As the inclusion of the Gamma point drastically impacts the convergence behaviour, the convergence is typically analysed by either considering only the odd or only the even numbers of k-points, e.g. those who include the Gamma point or not. By coloring the odd and even k-points separately this can be demonstrated for the current example:
plt.plot([k**3 for k in kpoint_dim_lst], np.abs(np.array(energy_tot_kpoint_lst)-energy_tot_kpoint_lst[-1]), label="all")
plt.plot([k**3 for k in kpoint_dim_lst][::2], np.abs(np.array(energy_tot_kpoint_lst)-energy_tot_kpoint_lst[-1])[::2], label="with gamma point")
plt.plot([k**3 for k in kpoint_dim_lst][1::2], np.abs(np.array(energy_tot_kpoint_lst)-energy_tot_kpoint_lst[-1])[1::2], label="without gamma point")
plt.xlabel("Total Number of Kpoints")
plt.ylabel("$\Delta$ Energy (eV)")
plt.yscale("log")
plt.legend()
<matplotlib.legend.Legend at 0x7f5ce5378210>

Supercell Size#
The previous supercells were both cubic, so the k-point mesh in reciprocal space was also chosen in a way to have the same number of k-points in each reciprocal dimension. Still not all simulation cells are cubic. For the example of a simulation cell which is doubled in z-direction the number of k-points in this direction can be reduced by a factor 1/2. For illustration the resulting supercell is visualized below.
structure_Al.repeat([1,1,2]).plot3d()
In analogy to the previous k-point mesh convergence test above the loop iterates over the number of kpoints in one dimension. For this test only the even number of kpoints are considered, so the number of k-points for the z-dimension can be set to be half the number of kpoints in the other dimensions.
energy_tot_kpoint_big_lst = []
for kpoint in kpoint_dim_lst[1::2]:
job_Al_conv = pr.create.job.Sphinx("spx_Al_kpoint_big_{:.0f}_{:.0f}_{:.0f}".format(kpoint, kpoint, kpoint/2))
job_Al_conv.structure = structure_Al.repeat([1,1,2])
job_Al_conv.set_kpoints([kpoint,kpoint,kpoint/2])
job_Al_conv.set_encut(300.0)
job_Al_conv.server.cores = 1
job_Al_conv.run()
energy_tot_kpoint_big_lst.append(job_Al_conv.output.generic.energy_tot[-1])
The job spx_Al_kpoint_big_2_2_1 was saved and received the ID: 33
The job spx_Al_kpoint_big_4_4_2 was saved and received the ID: 34
The job spx_Al_kpoint_big_6_6_3 was saved and received the ID: 35
The job spx_Al_kpoint_big_8_8_4 was saved and received the ID: 36
The job spx_Al_kpoint_big_10_10_5 was saved and received the ID: 37
By visualizing the convergence in comparison to the convergence of the smaller supercell which was not repeated in z-direction, the reduced k-point mesh in z-direction leads to the same result.

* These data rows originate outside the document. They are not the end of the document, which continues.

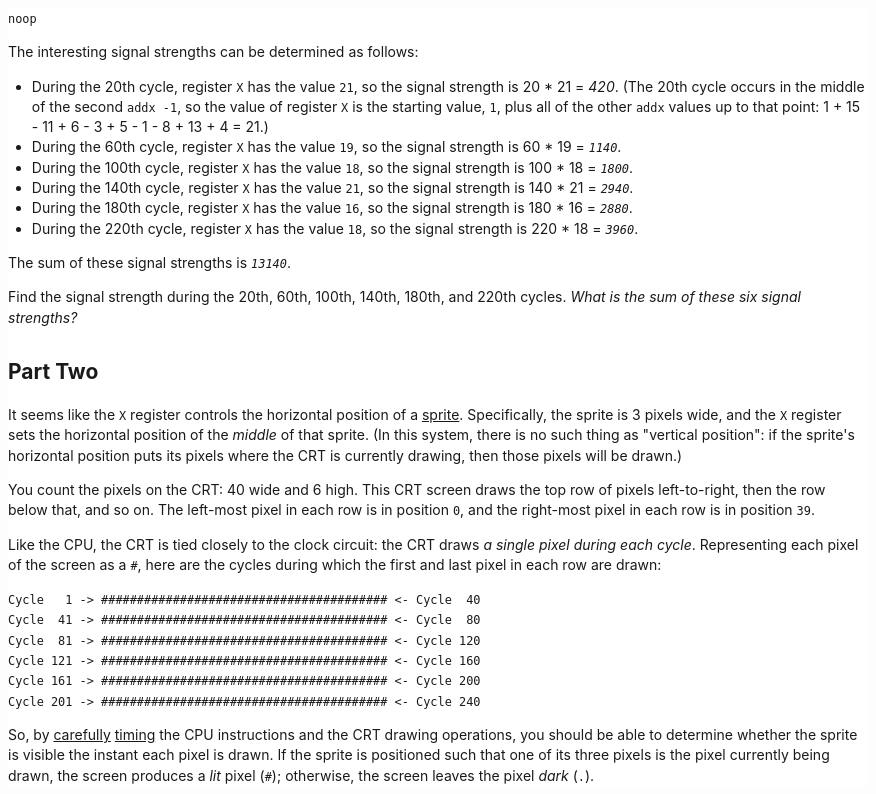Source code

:     noop

The interesting signal strengths can be determined as follows:

- During the 20th cycle, register `X` has the value `21`, so the signal
  strength is 20 \* 21 = *420*. (The 20th cycle occurs in the middle of
  the second `addx -1`, so the value of register `X` is the starting
  value, `1`, plus all of the other `addx` values up to that point: 1 +
  15 - 11 + 6 - 3 + 5 - 1 - 8 + 13 + 4 = 21.)
- During the 60th cycle, register `X` has the value `19`, so the signal
  strength is 60 \* 19 = *`1140`*.
- During the 100th cycle, register `X` has the value `18`, so the signal
  strength is 100 \* 18 = *`1800`*.
- During the 140th cycle, register `X` has the value `21`, so the signal
  strength is 140 \* 21 = *`2940`*.
- During the 180th cycle, register `X` has the value `16`, so the signal
  strength is 180 \* 16 = *`2880`*.
- During the 220th cycle, register `X` has the value `18`, so the signal
  strength is 220 \* 18 = *`3960`*.

The sum of these signal strengths is *`13140`*.

Find the signal strength during the 20th, 60th, 100th, 140th, 180th, and
220th cycles. *What is the sum of these six signal strengths?*

## Part Two

It seems like the `X` register controls the horizontal position of a
<a href="https://en.wikipedia.org/wiki/Sprite_(computer_graphics)"
target="_blank">sprite</a>. Specifically, the sprite is 3 pixels wide,
and the `X` register sets the horizontal position of the *middle* of
that sprite. (In this system, there is no such thing as "vertical
position": if the sprite's horizontal position puts its pixels where the
CRT is currently drawing, then those pixels will be drawn.)

You count the pixels on the CRT: 40 wide and 6 high. This CRT screen
draws the top row of pixels left-to-right, then the row below that, and
so on. The left-most pixel in each row is in position `0`, and the
right-most pixel in each row is in position `39`.

Like the CPU, the CRT is tied closely to the clock circuit: the CRT
draws *a single pixel during each cycle*. Representing each pixel of the
screen as a `#`, here are the cycles during which the first and last
pixel in each row are drawn:

    Cycle   1 -> ######################################## <- Cycle  40
    Cycle  41 -> ######################################## <- Cycle  80
    Cycle  81 -> ######################################## <- Cycle 120
    Cycle 121 -> ######################################## <- Cycle 160
    Cycle 161 -> ######################################## <- Cycle 200
    Cycle 201 -> ######################################## <- Cycle 240

So, by <a href="https://en.wikipedia.org/wiki/Racing_the_Beam"
target="_blank">carefully</a>
<a href="https://www.youtube.com/watch?v=sJFnWZH5FXc"
target="_blank"><span
title="While you&#39;re at it, go watch everything else by Retro Game Mechanics Explained, too.">timing</span></a>
the CPU instructions and the CRT drawing operations, you should be able
to determine whether the sprite is visible the instant each pixel is
drawn. If the sprite is positioned such that one of its three pixels is
the pixel currently being drawn, the screen produces a *lit* pixel
(`#`); otherwise, the screen leaves the pixel *dark* (`.`).
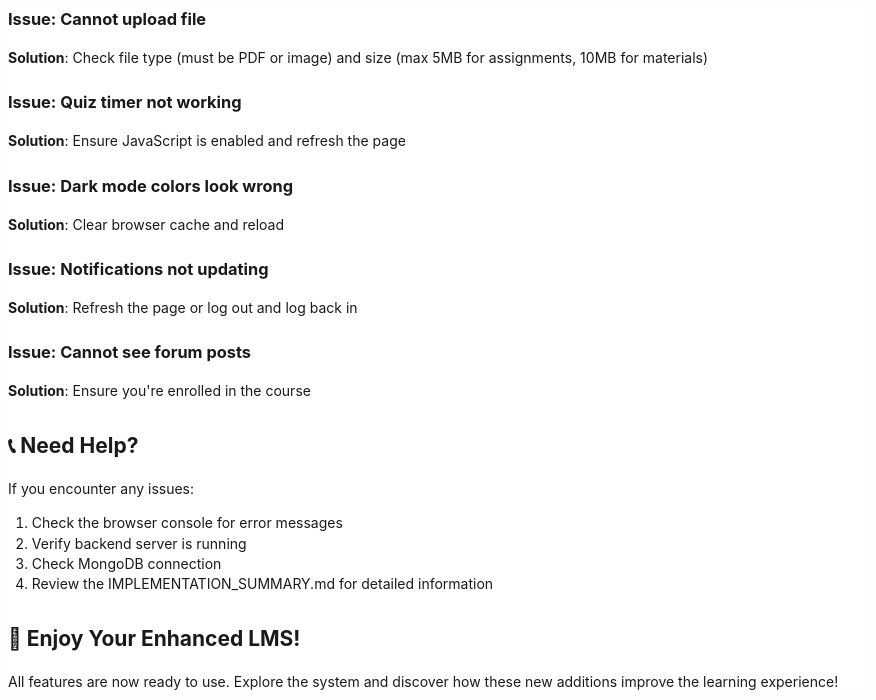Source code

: ### Issue: Cannot upload file
**Solution**: Check file type (must be PDF or image) and size (max 5MB for assignments, 10MB for materials)

### Issue: Quiz timer not working
**Solution**: Ensure JavaScript is enabled and refresh the page

### Issue: Dark mode colors look wrong
**Solution**: Clear browser cache and reload

### Issue: Notifications not updating
**Solution**: Refresh the page or log out and log back in

### Issue: Cannot see forum posts
**Solution**: Ensure you're enrolled in the course

## 📞 Need Help?

If you encounter any issues:
1. Check the browser console for error messages
2. Verify backend server is running
3. Check MongoDB connection
4. Review the IMPLEMENTATION_SUMMARY.md for detailed information

## 🎉 Enjoy Your Enhanced LMS!

All features are now ready to use. Explore the system and discover how these new additions improve the learning experience!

The minor deviations can be accounted to the final reference not being identical.
plt.plot([k**3 for k in kpoint_dim_lst], np.abs(np.array(energy_tot_kpoint_lst)-energy_tot_kpoint_lst[-1]), label="cubic cell")
plt.plot([k**3 for k in kpoint_dim_lst][1::2], np.abs(np.array(energy_tot_kpoint_big_lst)-energy_tot_kpoint_big_lst[-1]), label="extended cell")
plt.xlabel("Total Number of Kpoints")
plt.ylabel("$\Delta$ Energy (eV)")
plt.yscale("log")
plt.legend()
<matplotlib.legend.Legend at 0x7f5ce524bf50>

As the k-point mesh is defined in reciprocal space, you can achieve the same level of precision by doubling the simulation cell in one direction and setting the k-point mesh to half. Still the additional interaction of the electrons results in this simulation being less efficient, so the computationally most efficient choice for a DFT simulation is choosing the simulation cell as small as possible, but that might restrict the scientific complexity.
Conclusion#
While the accuracy of most DFT calculation is limited by the choice of DFT functional, the precision can also be the dominant source of uncertainty. The precision is primarily related to the planewave energy cut-off and k-point mesh.